Abstract 1073: Monitoring Peri-Implant Neovascularization Driven by Bone Marrow Progenitor Cells Using an in situ Oxygen Sensor
The progress in the field of implantable cardiovascular devices is blocked by the poorly vascularized fibrous capsule developing around them. We tested the hypothesis that co-implantation of autologous endothelial progenitor cells (EPC) stimulates neovascularization around the implants, and that a novel implantable device containing an oxygen-sensitive EPR spin probe would allow in vivo monitoring of the peri-implant microcirculation.
Methods: The device consisted of a bio-compatible cylinder (10 mm in length and 4 mm in diameter), limited at one end by an aluminum oxide nanoporous filter with pores of 200 nm. Inside and in contact with the filter, we placed a layer of oxygen-sensitive EPR-detectable microcrystals of LiNc-BuO, developed by our group. The device was calibrated by exposure of the animals to breathed carbogen to measure absolute pO2 values, noninvasively, from the site of placement, for extended periods of time. 21 devices were implanted subcutaneously in C57/Bl6 mice:
surrounded by 500 μl of Matrigel (control groups) or
with Matrigel containing autologous 106 cells/implant of bone marrow-derived c-kit+/sca-1+ cells, isolated by MACS.

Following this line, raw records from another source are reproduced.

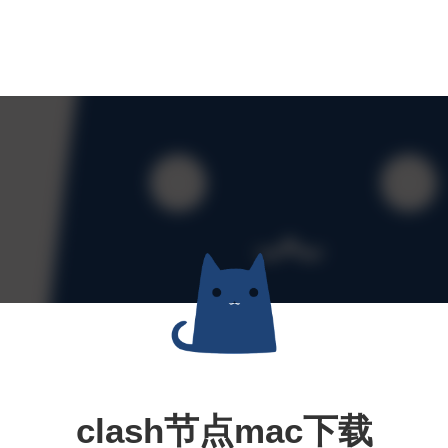
clash节点mac下载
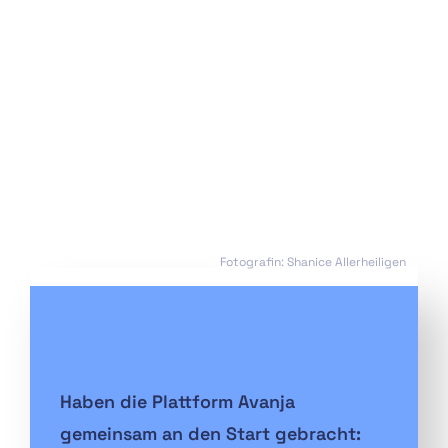
Fotografin: Shanice Allerheiligen
Haben die Plattform Avanja
gemeinsam an den Start gebracht:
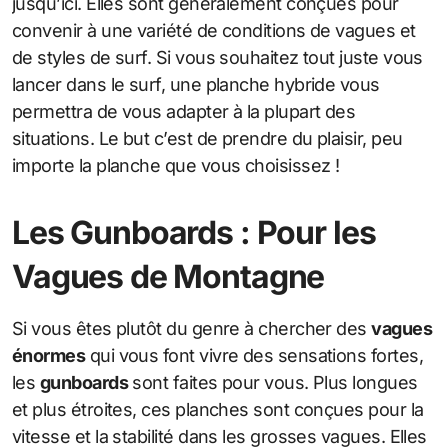
jusqu’ici. Elles sont généralement conçues pour
convenir à une variété de conditions de vagues et
de styles de surf. Si vous souhaitez tout juste vous
lancer dans le surf, une planche hybride vous
permettra de vous adapter à la plupart des
situations. Le but c’est de prendre du plaisir, peu
importe la planche que vous choisissez !
Les Gunboards : Pour les
Vagues de Montagne
Si vous êtes plutôt du genre à chercher des
vagues
énormes
qui vous font vivre des sensations fortes,
les
gunboards
sont faites pour vous. Plus longues
et plus étroites, ces planches sont conçues pour la
vitesse et la stabilité dans les grosses vagues. Elles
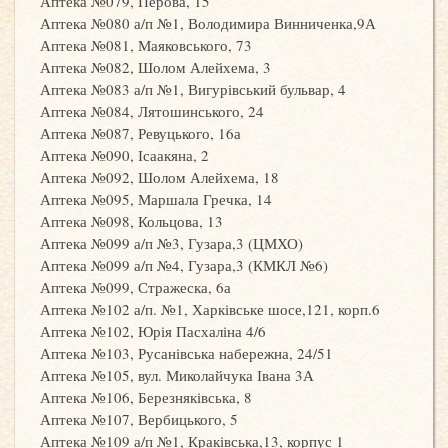
Аптека №079, Перова, 15
Аптека №080 а/п №1, Володимира Винниченка,9А
Аптека №081, Маяковського, 73
Аптека №082, Шолом Алейхема, 3
Аптека №083 а/п №1, Вигурівський бульвар, 4
Аптека №084, Лятошинського, 24
Аптека №087, Ревуцького, 16а
Аптека №090, Ісаакяна, 2
Аптека №092, Шолом Алейхема, 18
Аптека №095, Маршала Гречка, 14
Аптека №098, Кольцова, 13
Аптека №099 а/п №3, Гузара,3 (ЦМХО)
Аптека №099 а/п №4, Гузара,3 (КМКЛ №6)
Аптека №099, Стражеска, 6а
Аптека №102 а/п. №1, Харківське шосе,121, корп.6
Аптека №102, Юрія Пасхаліна 4/6
Аптека №103, Русанівська набережна, 24/51
Аптека №105, вул. Миколайчука Івана 3А
Аптека №106, Березняківська, 8
Аптека №107, Вербицького, 5
Аптека №109 а/п №1, Краківська,13, корпус 1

Oxygenation of the implants was measured daily in the first week, and weekly for the next month. At the end of the experiments, the tissues surrounding the implants were collected for immunohistochemistry.
Results: While initially there was no difference in the oxygen levels across experimental groups, at day 7 the EPC-treated devices indicated 166±23% (p<0.05) higher oxygenation as compared to the other two conditions. This difference remained significantly higher for up to 1 month, with a decrease to 62.5±18% (p<0.05). At this time, immunohistochemistry revealed abundant collagen deposition and F4/80 positive macrophages and giant cells around the control implants, but a virtually total replacement of the fibrous capsule by a highly vascularized (CD31 positive) adipose layer, in the cell treatment group.
Conclusion: We successfully developed a progenitor cells-based strategy to maintain the vascularization at implantation site, by eliminating the fibrous capsule formation, and a novel implantable oxygen-sensing probe to monitor angiogenesis for cardiovascular applications.